Gardienne de l’espace Schengen, dont elle est la pointe la plus avancée sur la route des Balkans qu’empruntent les réfugiés, la Hongrie est tenue, en vertu des accords communautaires de l’Union européenne, d’enregistrer les empreintes digitales de tous les demandeurs d’asile qui parviennent sur son territoire. Mais l’attitude du premier ministre conservateur Viktor Orban, qui a mobilisé depuis des mois son opinion avec des accents xénophobes, a exacerbé les tensions.

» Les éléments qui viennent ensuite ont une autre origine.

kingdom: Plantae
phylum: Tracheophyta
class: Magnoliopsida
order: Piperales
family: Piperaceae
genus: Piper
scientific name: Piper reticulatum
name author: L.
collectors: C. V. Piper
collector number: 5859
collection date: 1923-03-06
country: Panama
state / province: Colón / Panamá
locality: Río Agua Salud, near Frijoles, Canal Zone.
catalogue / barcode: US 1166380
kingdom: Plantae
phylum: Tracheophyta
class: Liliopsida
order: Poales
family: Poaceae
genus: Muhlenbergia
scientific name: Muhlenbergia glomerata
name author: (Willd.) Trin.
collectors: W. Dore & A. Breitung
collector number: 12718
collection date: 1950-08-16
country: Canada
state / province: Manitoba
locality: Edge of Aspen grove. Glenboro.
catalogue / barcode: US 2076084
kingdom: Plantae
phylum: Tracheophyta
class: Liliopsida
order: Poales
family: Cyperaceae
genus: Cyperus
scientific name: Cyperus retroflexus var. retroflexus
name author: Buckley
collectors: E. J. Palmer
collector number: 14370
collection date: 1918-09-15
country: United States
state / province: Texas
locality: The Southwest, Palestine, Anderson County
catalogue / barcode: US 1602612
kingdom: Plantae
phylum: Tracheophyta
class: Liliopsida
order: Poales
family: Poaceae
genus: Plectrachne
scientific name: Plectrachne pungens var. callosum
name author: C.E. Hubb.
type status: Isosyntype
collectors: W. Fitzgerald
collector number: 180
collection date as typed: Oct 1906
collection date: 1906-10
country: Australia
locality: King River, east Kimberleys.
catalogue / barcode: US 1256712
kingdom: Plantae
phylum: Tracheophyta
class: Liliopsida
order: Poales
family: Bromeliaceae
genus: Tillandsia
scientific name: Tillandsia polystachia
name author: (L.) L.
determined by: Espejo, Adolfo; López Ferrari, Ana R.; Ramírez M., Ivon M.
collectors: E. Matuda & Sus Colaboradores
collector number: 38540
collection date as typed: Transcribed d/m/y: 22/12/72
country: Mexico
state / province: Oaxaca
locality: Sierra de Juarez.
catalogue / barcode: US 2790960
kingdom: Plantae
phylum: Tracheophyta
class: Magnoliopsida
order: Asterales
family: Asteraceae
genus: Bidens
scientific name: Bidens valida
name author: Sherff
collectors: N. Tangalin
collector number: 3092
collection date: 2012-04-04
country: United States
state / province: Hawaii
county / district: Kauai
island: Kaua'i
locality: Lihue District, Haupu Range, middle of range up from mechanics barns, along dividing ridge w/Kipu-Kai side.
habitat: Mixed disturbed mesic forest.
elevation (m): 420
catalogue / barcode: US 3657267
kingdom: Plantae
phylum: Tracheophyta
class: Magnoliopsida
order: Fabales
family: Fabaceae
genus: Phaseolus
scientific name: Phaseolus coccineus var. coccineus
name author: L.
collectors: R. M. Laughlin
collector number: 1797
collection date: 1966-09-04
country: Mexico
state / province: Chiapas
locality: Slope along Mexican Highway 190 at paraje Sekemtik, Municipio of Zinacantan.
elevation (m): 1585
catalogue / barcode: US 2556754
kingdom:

« Race européenne, blanche et chrétienne »

Vendredi, le Parlement hongrois a renforcé sa législation anti-migrants. Proposée par le gouvernement, la nouvelle législation accroit notamment les possibilités de déploiement de l’armée aux frontières, rend l’immigration illégale et alourdit considérablement les peines pour les passeurs. Le fait de franchir ou endommager la clôture de barbelés sera considéré comme un délit et le franchissement illégal de la frontière sera passible d’une peine maximale de trois ans de prison.

« Nous ne voulons pas que nos enfants vivent dans un califat européen », a ainsi déclaré Antal Rogan, le chef de la fraction parlementaire du Fidesz, le parti de M. Orban. Un autre proche du premier ministre, le polémiste Zsolt Bayer, a exigé que l’Europe soit « libérée de cette horreur, si besoin par les armes », traitant les réfugiés de « sauvages » et d’« animaux » qui menacent « la race européenne, blanche et chrétienne ».